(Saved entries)
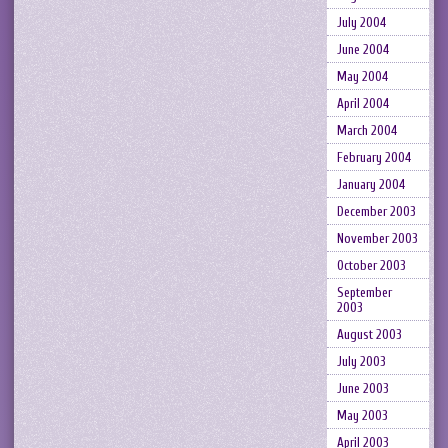
July 2004
June 2004
May 2004
April 2004
March 2004
February 2004
January 2004
December 2003
November 2003
October 2003
September
2003
August 2003
July 2003
June 2003
May 2003
April 2003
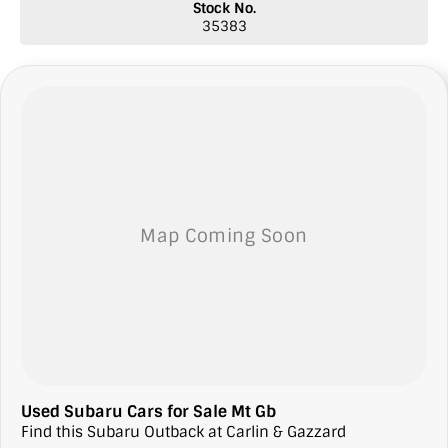
Stock No.
* Top prices paid for quality trade-ins
35383
* Roadside Assist 24 hours Australia-wide
* Licensed Vicroad Agents
* We welcome independent inspections
* Ask our sales team for a video link of the vehicle
**NOTE: We’re excited to hear from you! Please submit an inquiry
about this vehicle only if you’re genuinely interested. Each inquiry
involves some monetary considerations, and we want to make sure
we can keep providing you with great discounts as a valued client.
Thank you for your understanding!
NOTE
We’re situated in the beautiful southeastern region of South
Australia, conveniently located between Adelaide and Melbourne
along the SA/VIC border. We can easily assist with registering this
vehicle in either SA or VIC. Just a friendly reminder: the advertised
price does not include government charges or on-road costs.
Used Subaru Cars for Sale Mt Gb
Find this Subaru Outback at Carlin & Gazzard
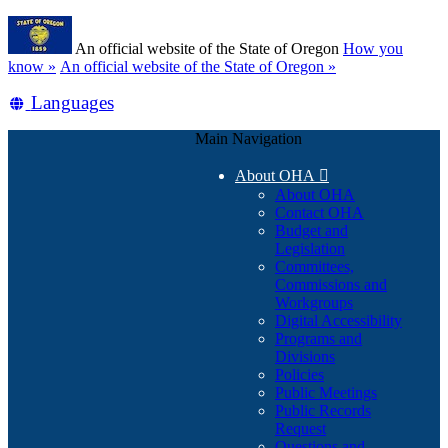
Skip
Learn
to
An official website of the State of Oregon
How you
main
(how
know »
An official website of the State of Oregon »
content
to
Translate
Languages
identify
a
this
Oregon.gov
Main Navigation
site
website)
into
About OHA

other
About OHA
Contact OHA
Budget and
Legislation
Committees,
Commissions and
Workgroups
Digital Accessibility
Programs and
Divisions
Policies
Public Meetings
Public Records
Request
Questions and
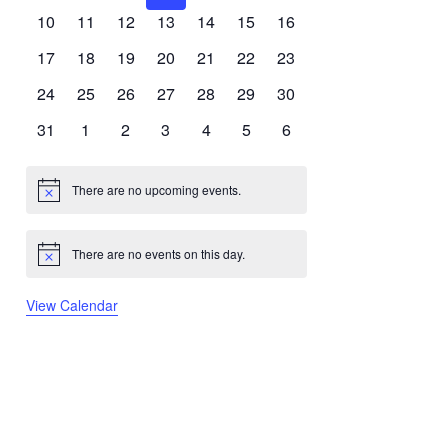
events
events
events
events
events
events
events
0
0
0
0
0
0
0
10
11
12
13
14
15
16
events
events
events
events
events
events
events
0
0
0
0
0
0
0
17
18
19
20
21
22
23
events
events
events
events
events
events
events
0
0
0
0
0
0
0
24
25
26
27
28
29
30
events
events
events
events
events
events
events
0
0
0
0
0
0
0
31
1
2
3
4
5
6
events
events
events
events
events
events
events
There are no upcoming events.
Notice
There are no events on this day.
Notice
View Calendar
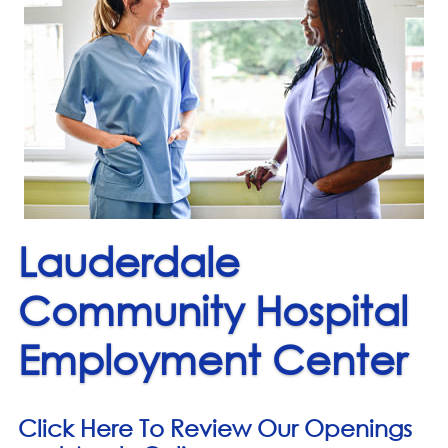
Lauderdale
Community Hospital
Employment Center
Click Here To Review Our Openings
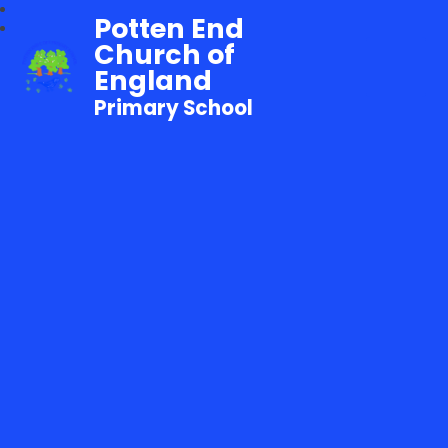
Potten End
Church of
England
Primary School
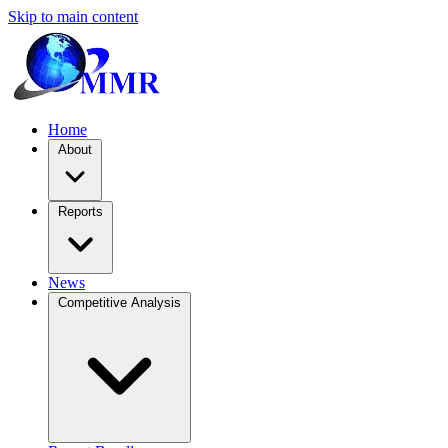
Skip to main content
Home
About
Reports
News
Competitive Analysis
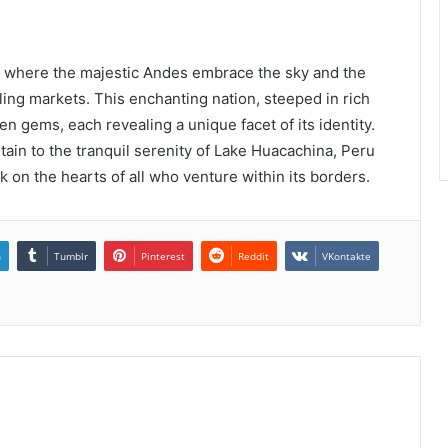
c, where the majestic Andes embrace the sky and the
ling markets. This enchanting nation, steeped in rich
den gems, each revealing a unique facet of its identity.
in to the tranquil serenity of Lake Huacachina, Peru
k on the hearts of all who venture within its borders.
n
Tumblr
Pinterest
Reddit
VKontakte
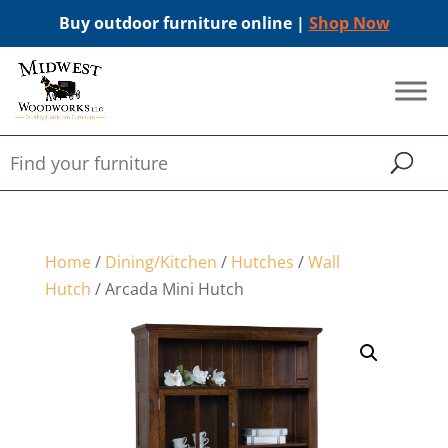
Buy outdoor furniture online |
Shop Now
Home
/
Dining/Kitchen
/
Hutches
/
Wall
Hutch
/ Arcada Mini Hutch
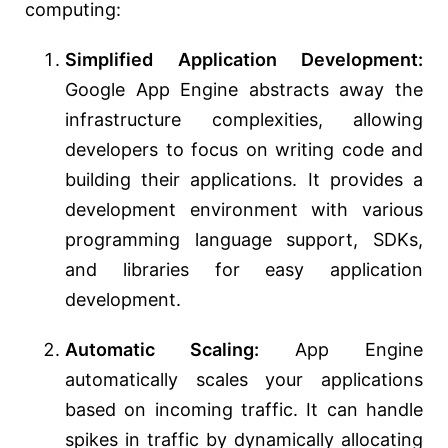
computing:
Simplified Application Development:
Google App Engine abstracts away the
infrastructure complexities, allowing
developers to focus on writing code and
building their applications. It provides a
development environment with various
programming language support, SDKs,
and libraries for easy application
development.
Automatic Scaling:
App Engine
automatically scales your applications
based on incoming traffic. It can handle
spikes in traffic by dynamically allocating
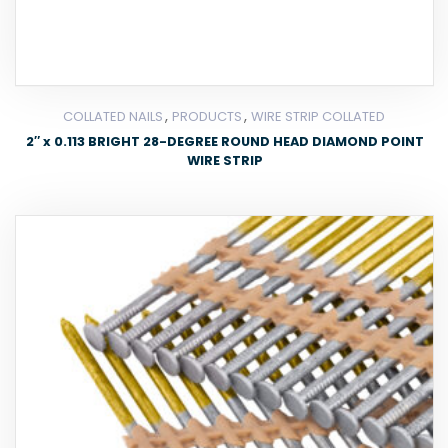
,
,
COLLATED NAILS
PRODUCTS
WIRE STRIP COLLATED
2″ x 0.113 BRIGHT 28-DEGREE ROUND HEAD DIAMOND POINT
WIRE STRIP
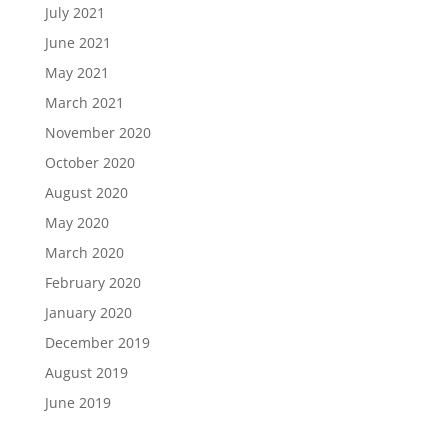
July 2021
June 2021
May 2021
March 2021
November 2020
October 2020
August 2020
May 2020
March 2020
February 2020
January 2020
December 2019
August 2019
June 2019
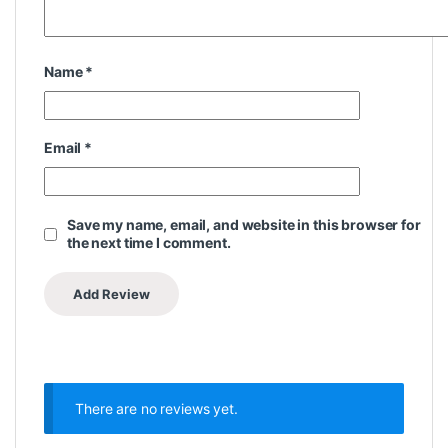
Name
*
Email
*
Save my name, email, and website in this browser for
the next time I comment.
There are no reviews yet.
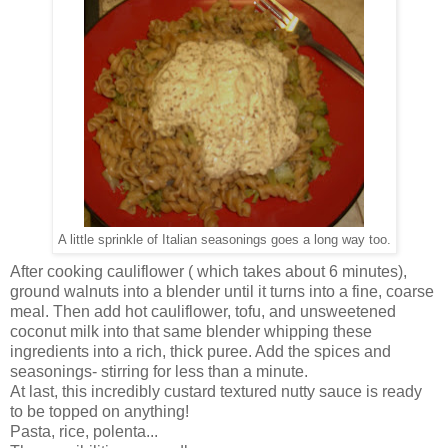
A little sprinkle of Italian seasonings goes a long way too.
After cooking cauliflower ( which takes about 6 minutes),
ground walnuts into a blender until it turns into a fine, coarse
meal. Then add hot cauliflower, tofu, and unsweetened
coconut milk into that same blender whipping these
ingredients into a rich, thick puree. Add the spices and
seasonings- stirring for less than a minute.
At last, this incredibly custard textured nutty sauce is ready
to be topped on anything!
Pasta, rice, polenta...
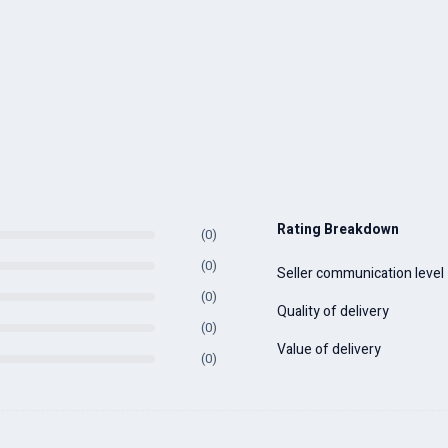
Rating Breakdown
(0)
(0)
Seller communication level
(0)
Quality of delivery
(0)
Value of delivery
(0)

* _Directive_
Change every "events" in the entries to "bookings" and leave all other text the same. Omit the picture lines from your answer.

* _Result of this exercise_
July 2004
June 2004
May 2004
April 2004
March 2004
February 2004
January 2004
December 2003
November 2003
October 2003
September
2003
August 2003
July 2003
June 2003
May 2003
April 2003
Stock No.
* Top prices paid for quality trade-ins
35383
* Roadside Assist 24 hours Australia-wide
* Licensed Vicroad Agents
* We welcome independent inspections
* Ask our sales team for a video link of the vehicle
**NOTE: We’re excited to hear from you! Please submit an inquiry
about this vehicle only if you’re genuinely interested. Each inquiry
involves some monetary considerations, and we want to make sure
we can keep providing you with great discounts as a valued client.
Thank you for your understanding!
NOTE
We’re situated in the beautiful southeastern region of South
Australia, conveniently located between Adelaide and Melbourne
along the SA/VIC border. We can easily assist with registering this
vehicle in either SA or VIC. Just a friendly reminder: the advertised
price does not include government charges or on-road costs.
Used Subaru Cars for Sale Mt Gb
Find this Subaru Outback at Carlin & Gazzard
Skip
Learn
to
An official website of the State of Oregon
How you
main
(how
know »
An official website of the State of Oregon »
content
to
Translate
Languages
identify
a
this
Oregon.gov
Main Navigation
site
website)
into
About OHA

other
About OHA
Contact OHA
Budget and
Legislation
Committees,
Commissions and
Workgroups
Digital Accessibility
Programs and
Divisions
Policies
Public Meetings
Public Records
Request
Questions and
bookings
bookings
bookings
bookings
bookings
bookings
bookings
0
0
0
0
0
0
0
10
11
12
13
14
15
16
bookings
bookings
bookings
bookings
bookings
bookings
bookings
0
0
0
0
0
0
0
17
18
19
20
21
22
23
bookings
bookings
bookings
bookings
bookings
bookings
bookings
0
0
0
0
0
0
0
24
25
26
27
28
29
30
bookings
bookings
bookings
bookings
bookings
bookings
bookings
0
0
0
0
0
0
0
31
1
2
3
4
5
6
bookings
bookings
bookings
bookings
bookings
bookings
bookings
There are no upcoming bookings.
Notice
There are no bookings on this day.
Notice
View Calendar
Lauderdale
Community Hospital
Employment Center
Click Here To Review Our Openings
Potten End
Church of
England
Primary School
Skip to main content
Home
About
Reports
News
Competitive Analysis
c, where the majestic Andes embrace the sky and the
ling markets. This enchanting nation, steeped in rich
den gems, each revealing a unique facet of its identity.
in to the tranquil serenity of Lake Huacachina, Peru
k on the hearts of all who venture within its borders.
n
Tumblr
Pinterest
Reddit
VKontakte
Buy outdoor furniture online |
Shop Now
Home
/
Dining/Kitchen
/
Hutches
/
Wall
Hutch
/ Arcada Mini Hutch
computing:
Simplified Application Development:
Google App Engine abstracts away the
infrastructure complexities, allowing
developers to focus on writing code and
building their applications. It provides a
development environment with various
programming language support, SDKs,
and libraries for easy application
development.
Automatic Scaling:
App Engine
automatically scales your applications
based on incoming traffic. It can handle
spikes in traffic by dynamically allocating
,
,
COLLATED NAILS
PRODUCTS
WIRE STRIP COLLATED
2″ x 0.113 BRIGHT 28-DEGREE ROUND HEAD DIAMOND POINT
WIRE STRIP
July 2021
June 2021
May 2021
March 2021
November 2020
October 2020
August 2020
May 2020
March 2020
February 2020
January 2020
December 2019
August 2019
June 2019
Name
*
Email
*
Save my name, email, and website in this browser for
the next time I comment.
There are no reviews yet.
A little sprinkle of Italian seasonings goes a long way too.
After cooking cauliflower ( which takes about 6 minutes),
ground walnuts into a blender until it turns into a fine, coarse
meal. Then add hot cauliflower, tofu, and unsweetened
coconut milk into that same blender whipping these
ingredients into a rich, thick puree. Add the spices and
seasonings- stirring for less than a minute.
At last, this incredibly custard textured nutty sauce is ready
to be topped on anything!
Pasta, rice, polenta...
Rating Breakdown
(0)
(0)
Seller communication level
(0)
Quality of delivery
(0)
Value of delivery
(0)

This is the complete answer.